Wywiad z Robbiem Amellem i Andym Allo: Prześlij

click fraud protection

Nowa seria Amazon Prime, Wgrywać, oferuje komediowe podejście do cyberpunkowa dystopia. A może oferuje cyberpunkowe podejście do kreatywnych sitcomów Grega Danielsa (Parki i rekreacja, Biuro). Tak czy inaczej, jest to program, który łączy komedię, science fiction, thrillery kryminalne i wiele innych w całkowicie wyjątkowy pakiet.

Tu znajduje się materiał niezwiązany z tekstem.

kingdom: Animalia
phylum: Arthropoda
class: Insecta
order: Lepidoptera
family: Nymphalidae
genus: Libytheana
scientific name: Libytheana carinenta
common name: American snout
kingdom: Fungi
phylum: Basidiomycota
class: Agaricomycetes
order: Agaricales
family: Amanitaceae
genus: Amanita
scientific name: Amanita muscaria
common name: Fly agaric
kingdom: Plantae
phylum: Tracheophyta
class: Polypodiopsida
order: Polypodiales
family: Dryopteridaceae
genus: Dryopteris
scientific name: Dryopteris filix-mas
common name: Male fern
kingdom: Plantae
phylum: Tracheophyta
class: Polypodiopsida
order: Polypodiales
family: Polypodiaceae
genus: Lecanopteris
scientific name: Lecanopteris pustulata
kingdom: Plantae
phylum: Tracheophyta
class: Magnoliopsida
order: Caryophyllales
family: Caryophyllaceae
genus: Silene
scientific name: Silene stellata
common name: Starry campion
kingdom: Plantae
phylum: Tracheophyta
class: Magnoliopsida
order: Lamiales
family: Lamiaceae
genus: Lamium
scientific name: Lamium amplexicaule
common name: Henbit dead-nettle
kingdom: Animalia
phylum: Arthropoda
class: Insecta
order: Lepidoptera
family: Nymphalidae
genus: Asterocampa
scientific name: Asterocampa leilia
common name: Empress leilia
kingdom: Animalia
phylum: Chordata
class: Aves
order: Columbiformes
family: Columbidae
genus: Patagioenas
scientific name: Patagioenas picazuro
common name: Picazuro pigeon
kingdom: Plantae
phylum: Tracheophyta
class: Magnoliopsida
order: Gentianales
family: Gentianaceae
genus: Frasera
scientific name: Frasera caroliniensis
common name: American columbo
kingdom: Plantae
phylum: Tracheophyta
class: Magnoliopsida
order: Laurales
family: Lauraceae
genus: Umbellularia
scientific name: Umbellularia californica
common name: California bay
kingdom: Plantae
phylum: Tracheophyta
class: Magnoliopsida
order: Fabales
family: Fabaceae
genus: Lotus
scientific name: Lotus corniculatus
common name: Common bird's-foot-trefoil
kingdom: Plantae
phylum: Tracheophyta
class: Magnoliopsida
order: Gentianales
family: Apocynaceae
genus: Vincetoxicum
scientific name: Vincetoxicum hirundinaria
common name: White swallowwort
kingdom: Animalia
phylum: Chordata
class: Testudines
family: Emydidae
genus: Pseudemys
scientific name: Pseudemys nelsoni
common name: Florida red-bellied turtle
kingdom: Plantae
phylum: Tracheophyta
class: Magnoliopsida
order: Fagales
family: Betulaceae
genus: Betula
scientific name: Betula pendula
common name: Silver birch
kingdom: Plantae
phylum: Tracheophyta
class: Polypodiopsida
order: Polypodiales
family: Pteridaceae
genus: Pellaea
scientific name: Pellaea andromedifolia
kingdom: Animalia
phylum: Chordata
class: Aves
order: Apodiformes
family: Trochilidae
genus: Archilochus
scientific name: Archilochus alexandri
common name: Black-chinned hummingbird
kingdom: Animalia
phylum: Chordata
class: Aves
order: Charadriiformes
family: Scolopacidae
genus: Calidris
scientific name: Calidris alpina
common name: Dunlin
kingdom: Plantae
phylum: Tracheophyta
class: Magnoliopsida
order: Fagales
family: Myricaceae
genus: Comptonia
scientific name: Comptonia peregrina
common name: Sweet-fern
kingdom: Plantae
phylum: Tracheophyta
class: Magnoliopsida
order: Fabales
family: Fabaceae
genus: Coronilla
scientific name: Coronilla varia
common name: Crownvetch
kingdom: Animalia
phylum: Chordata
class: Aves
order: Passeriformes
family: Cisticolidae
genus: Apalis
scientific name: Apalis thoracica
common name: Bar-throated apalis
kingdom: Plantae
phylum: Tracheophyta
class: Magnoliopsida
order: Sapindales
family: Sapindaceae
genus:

Osadzone w niezbyt odległej przyszłości, Wgrywać podąża za Nathanem (Robbie Amell), programistą, który zostaje poważnie ranny w tajemniczym wypadku z udziałem jego autonomicznego samochodu. Jego świadomość jest przesyłana do Wirtualna rzeczywistość dom starców o nazwie „Lakeview”, w którym może przeżyć wieczność w cyfrowej przestrzeni. Nora (Andy Allo) gra swojego „Anioła”, pracownika z klasy robotniczej, którego obowiązki mieszczą się gdzieś pomiędzy pielęgniarką a pomocą techniczną.

Promując wydanie Wgrywać, Robbie Amell i Andy Allo rozmawiali z Screen Rant o swojej pracy nad serialem. Omawiają współpracę z legendarnym Gregiem Danielsem i ich doświadczenia z VR (ze specjalnymi okrzykami dla

Pokonaj szablę oraz Super gorące). Robbie omawia możliwość zobaczenia inna strona Williama B. Davis po tym, jak zagrali w Pliki x razem, podczas gdy Andy opowiada o tym, jak zagrać postać, która zmienia swój wygląd w zależności od tego, czy jest obecna w przestrzeni wirtualnej, czy w prawdziwym świecie.

Wgrywać debiutuje na Amazon Prime z 10-odcinkowym premierowym sezonem 1 maja.

Przede wszystkim widowisko jest niesamowite. Nie jestem obserwatorem, ale obejrzałem cały sezon za jednym posiedzeniem. Teraz z niecierpliwością czekam na nieuniknione wieści o odnowieniu, a jeśli to się nie stanie, będę całkowicie zdruzgotany.

Robbie Amell: My też!

Andy Allo: Dziękuję! Podobnie.

Więc kiedy pracujesz z Gregiem Danielsem, czy kiedykolwiek poświęcasz czas na powiedzenie: „Hej, pamiętasz ten odcinek Parks & Rec?”

Robbie Amell: Od samego początku zacząłem z nim rozmawiać o postaci Nicka Offermana. Pomyślałem: „Opowiedz mi o tym, ile tego było na stronie, a ile zostało opracowane na planie?” Fajnie było słuchać opowieści o tym, jak pracował z tymi ludźmi. Wszyscy w Parks & Rec i The Office są tak utalentowani i stali się tak wielkimi gwiazdami. Ale wszyscy zrezygnowaliby z tego, co robią w ciągu sekundy, gdyby Greg ich o to poprosił. Myślę, że to przemawia za jego geniuszem. Teraz, pracując z nim przez sezon, jest tak chętny do współpracy i tworzy środowisko pracy, w którym czujesz się podekscytowany przyjściem do pracy. Nie ma ego. Zawsze szuka lepszego dowcipu lub śmieszniejszego dowcipu... I rzadko się zdarza, bo to Greg Daniels. Ale zawsze daje ci możliwość odniesienia sukcesu i dobrego samopoczucia. Jest 11/10.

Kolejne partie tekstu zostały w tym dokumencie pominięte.